WHAT IS EXPECTED: Go through the data below and return each line where the string "praksa" occurs.

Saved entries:

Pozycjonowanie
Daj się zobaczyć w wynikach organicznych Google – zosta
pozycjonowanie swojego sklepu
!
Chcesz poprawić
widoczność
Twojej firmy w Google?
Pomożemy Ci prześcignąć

...

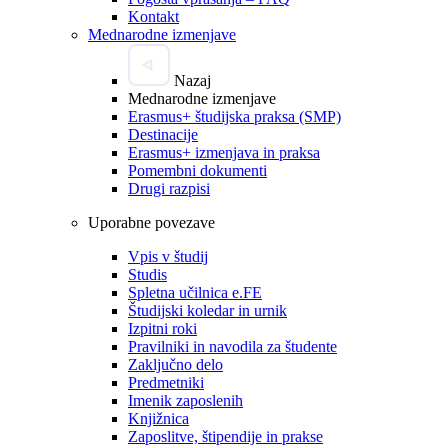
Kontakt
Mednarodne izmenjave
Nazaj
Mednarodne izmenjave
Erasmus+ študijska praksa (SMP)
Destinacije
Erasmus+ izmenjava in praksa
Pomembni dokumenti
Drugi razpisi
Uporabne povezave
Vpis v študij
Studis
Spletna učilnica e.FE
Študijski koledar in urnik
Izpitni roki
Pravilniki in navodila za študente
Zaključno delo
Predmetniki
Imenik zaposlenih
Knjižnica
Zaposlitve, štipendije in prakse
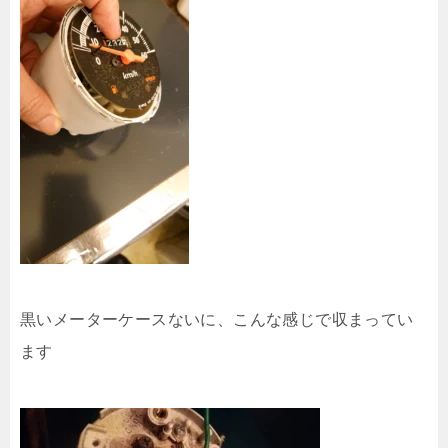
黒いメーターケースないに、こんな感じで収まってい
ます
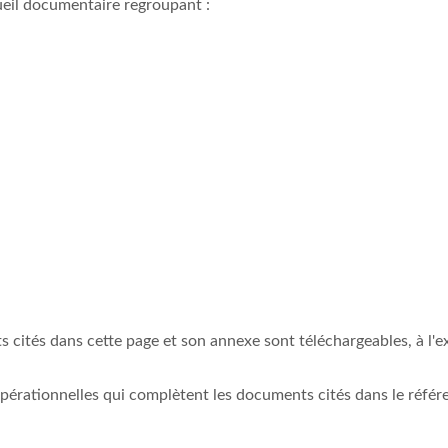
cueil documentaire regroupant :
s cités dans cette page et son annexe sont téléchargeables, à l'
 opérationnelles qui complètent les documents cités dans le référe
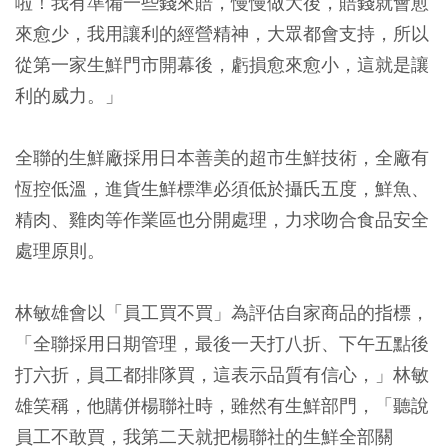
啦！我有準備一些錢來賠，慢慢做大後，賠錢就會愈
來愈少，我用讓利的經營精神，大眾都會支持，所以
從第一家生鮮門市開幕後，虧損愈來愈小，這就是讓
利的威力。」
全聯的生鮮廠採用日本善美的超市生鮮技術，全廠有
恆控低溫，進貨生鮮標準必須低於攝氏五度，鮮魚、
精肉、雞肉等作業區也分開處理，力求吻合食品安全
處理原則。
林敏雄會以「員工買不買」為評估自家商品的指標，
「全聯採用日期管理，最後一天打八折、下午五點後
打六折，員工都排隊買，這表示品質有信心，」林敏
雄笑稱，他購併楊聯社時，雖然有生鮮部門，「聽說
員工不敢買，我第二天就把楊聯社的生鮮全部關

RESPONSE TO THIS TASK:
Erasmus+ študijska praksa (SMP)
Erasmus+ izmenjava in praksa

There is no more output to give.